FreeBSD 9 will parallel Linux in terms of scalability: NUMA, multi-core granularity, advanced scheduling.
Meanwhile, FreeBSD also has stable and current ZFS support.
HAMMER seemed interesting in theory but grandiose for such a small developer community and userbase. Now Dillon admits that the design was flawed and proposes and even more grandiose filesystem with even more shit that really needs to be in userland for any hope of sanity.
All I see is an unnecessary fork, a lack of resources, and struggle for relevance. Thanks but no thanks.
Im not asking to disagree, im just curious about the nature of their choices.
If you're interested in reading a paper about the execution model, Jeffrey Hsu's 2004 "The DragonFlyBSD Operating System" (http://www.dragonflybsd.org/presentations/dragonflybsd.asiab...) describes the LWKT and port abstractions.
The DragonFly network stack is a pretty interesting subsystem to understand the SMP model through; it uses a form of connection-oriented parallelism rather than fine-grained locks. The same approach was taken by Solaris in their FireEngine system (they call it 'vertical partitioning'). References that would be interesting to look at to understand how the netstack works, "An Evaluation of Network Stack Parallelization Strategies
in Modern Operating Systems", along with the second part of the earlier paper. FreeBSD chose to build a fine-grain-locked netstack in a style the paper above called 'Message Parallelism'.
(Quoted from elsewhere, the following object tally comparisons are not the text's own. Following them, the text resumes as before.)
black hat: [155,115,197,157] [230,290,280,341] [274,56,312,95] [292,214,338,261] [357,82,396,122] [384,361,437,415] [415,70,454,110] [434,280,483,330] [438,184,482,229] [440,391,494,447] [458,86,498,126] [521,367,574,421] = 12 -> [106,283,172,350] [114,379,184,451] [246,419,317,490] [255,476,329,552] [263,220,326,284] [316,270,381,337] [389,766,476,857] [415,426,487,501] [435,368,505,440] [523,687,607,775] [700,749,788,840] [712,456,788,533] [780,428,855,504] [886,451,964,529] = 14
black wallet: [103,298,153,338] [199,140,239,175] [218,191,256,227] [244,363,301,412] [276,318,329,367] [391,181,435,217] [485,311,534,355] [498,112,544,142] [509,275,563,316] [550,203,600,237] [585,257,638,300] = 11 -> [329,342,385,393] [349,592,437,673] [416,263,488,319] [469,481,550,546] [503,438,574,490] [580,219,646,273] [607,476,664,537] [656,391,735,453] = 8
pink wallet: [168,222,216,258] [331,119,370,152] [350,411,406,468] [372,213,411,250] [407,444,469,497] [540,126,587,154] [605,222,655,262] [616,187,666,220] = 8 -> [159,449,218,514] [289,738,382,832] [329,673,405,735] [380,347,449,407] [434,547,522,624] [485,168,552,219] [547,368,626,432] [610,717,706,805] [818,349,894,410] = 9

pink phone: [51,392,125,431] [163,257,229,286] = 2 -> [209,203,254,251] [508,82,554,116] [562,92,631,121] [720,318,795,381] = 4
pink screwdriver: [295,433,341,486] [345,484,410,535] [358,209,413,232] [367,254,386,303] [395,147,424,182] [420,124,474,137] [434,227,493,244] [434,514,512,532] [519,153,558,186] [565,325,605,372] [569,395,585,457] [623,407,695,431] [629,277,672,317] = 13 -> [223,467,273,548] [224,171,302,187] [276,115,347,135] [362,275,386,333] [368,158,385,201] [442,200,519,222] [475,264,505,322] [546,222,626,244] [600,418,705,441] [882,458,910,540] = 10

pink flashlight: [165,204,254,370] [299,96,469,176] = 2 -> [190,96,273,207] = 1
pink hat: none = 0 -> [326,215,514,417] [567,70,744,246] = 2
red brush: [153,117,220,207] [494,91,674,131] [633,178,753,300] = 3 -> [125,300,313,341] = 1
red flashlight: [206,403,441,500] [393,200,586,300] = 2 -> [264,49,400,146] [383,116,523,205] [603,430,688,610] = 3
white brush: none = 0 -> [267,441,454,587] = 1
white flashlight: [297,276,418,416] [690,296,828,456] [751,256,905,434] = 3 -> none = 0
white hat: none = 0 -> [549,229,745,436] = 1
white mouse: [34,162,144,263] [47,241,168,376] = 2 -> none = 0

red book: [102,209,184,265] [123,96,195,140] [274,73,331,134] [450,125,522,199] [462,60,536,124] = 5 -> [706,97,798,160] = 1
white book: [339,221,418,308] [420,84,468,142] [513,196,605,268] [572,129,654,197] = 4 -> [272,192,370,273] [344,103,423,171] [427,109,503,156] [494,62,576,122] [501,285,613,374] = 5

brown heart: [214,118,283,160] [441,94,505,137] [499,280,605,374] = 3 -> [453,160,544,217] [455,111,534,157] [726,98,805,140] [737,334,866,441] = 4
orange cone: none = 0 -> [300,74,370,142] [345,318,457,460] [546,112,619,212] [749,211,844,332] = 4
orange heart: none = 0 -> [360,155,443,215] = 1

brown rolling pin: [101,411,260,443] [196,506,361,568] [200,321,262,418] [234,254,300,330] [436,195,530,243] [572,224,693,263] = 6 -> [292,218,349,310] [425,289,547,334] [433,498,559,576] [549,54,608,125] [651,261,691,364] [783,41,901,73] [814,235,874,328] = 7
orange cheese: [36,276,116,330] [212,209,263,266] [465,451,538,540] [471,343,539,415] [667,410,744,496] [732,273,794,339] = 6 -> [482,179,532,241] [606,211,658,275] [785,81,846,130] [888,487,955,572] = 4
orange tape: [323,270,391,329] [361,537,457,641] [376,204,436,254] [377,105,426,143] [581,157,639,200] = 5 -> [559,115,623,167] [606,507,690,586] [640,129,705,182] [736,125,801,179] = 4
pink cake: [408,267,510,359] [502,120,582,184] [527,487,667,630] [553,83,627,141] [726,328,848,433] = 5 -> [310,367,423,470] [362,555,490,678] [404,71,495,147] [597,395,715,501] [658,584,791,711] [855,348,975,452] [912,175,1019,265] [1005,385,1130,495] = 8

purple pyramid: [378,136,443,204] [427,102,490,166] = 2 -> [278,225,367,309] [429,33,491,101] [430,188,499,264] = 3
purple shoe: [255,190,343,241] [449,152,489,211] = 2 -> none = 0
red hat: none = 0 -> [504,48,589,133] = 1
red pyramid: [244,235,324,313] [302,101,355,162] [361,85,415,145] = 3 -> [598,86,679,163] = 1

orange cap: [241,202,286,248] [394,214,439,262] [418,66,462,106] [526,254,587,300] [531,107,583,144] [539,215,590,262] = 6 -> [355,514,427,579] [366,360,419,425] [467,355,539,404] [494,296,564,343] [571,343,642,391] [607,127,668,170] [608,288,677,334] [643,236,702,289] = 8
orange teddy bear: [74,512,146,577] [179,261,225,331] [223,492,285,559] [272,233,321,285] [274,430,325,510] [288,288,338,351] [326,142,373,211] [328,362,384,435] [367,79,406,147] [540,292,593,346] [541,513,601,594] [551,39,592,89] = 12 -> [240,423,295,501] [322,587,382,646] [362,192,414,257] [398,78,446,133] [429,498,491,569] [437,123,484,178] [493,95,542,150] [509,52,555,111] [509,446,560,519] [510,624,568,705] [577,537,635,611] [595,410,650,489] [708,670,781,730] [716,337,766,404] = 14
The DragonFly kernel memory allocator is another interesting subsystem to look at SMP design through. The kernel allocator (kmalloc) is a slab allocator, like most other kernel allocators. The DragonFly slab allocator differs from Bonwick's classic by using fixed size and fixed alignment slabs, so the traditional reverse-mapping hash table is not required; the slab headers are always at the slab ... head. The SMP strategy was not to put a per-CPU cache in front of each zone, however. The slab allocator itself was duplicated across each CPU (each slab for a given size is CPU-private). Remote frees were handled via passive IPIs (as described in the first paper). The only lock in the allocator is at the bottom, to allocate kernel address space and frames for slabs. Other systems (think Solaris, say) build per-CPU caches of objects in front of the allocator and lock the slab layer.
The pattern you might see is that DFly chose to replicate resources across each CPU in an SMP system where reasonable...
Throughout the rest of the kernel, Dfly uses a curious lock called a 'token'. A token lock is automatically released when a thread holding it stalls and is reacquired when it
becomes runnable; think of a token as a having the semantics of the older *BSD MPLOCK, but there can be more than one token, where there was one MPLOCK. Token locks can't deadlock (as sleep-and-hold is not possible; they do introduce a new class of error, though, where a lock "holder" slept, meaning earlier assumptions don't hold). They probably won't work as well as conventional mutexes when the token chains get larger than a few elements. Most importantly, they allowed the MPLOCK to be broken up very quickly, mostly over the 2.8 and 2.10 release cycles.
Don't know that there is too much other there to read about tokens; there might be something in the XNU kernel notes about 'funnels' (which have similar semantics).
I know FreeBSD is better than DragonFly in many, most areas, but certainly not when it comes to the file system.
Don't take another project's success as some sort of personal insult. You aren't helping DragonFly, FreeBSD, or even the idea of BSD operating systems in general.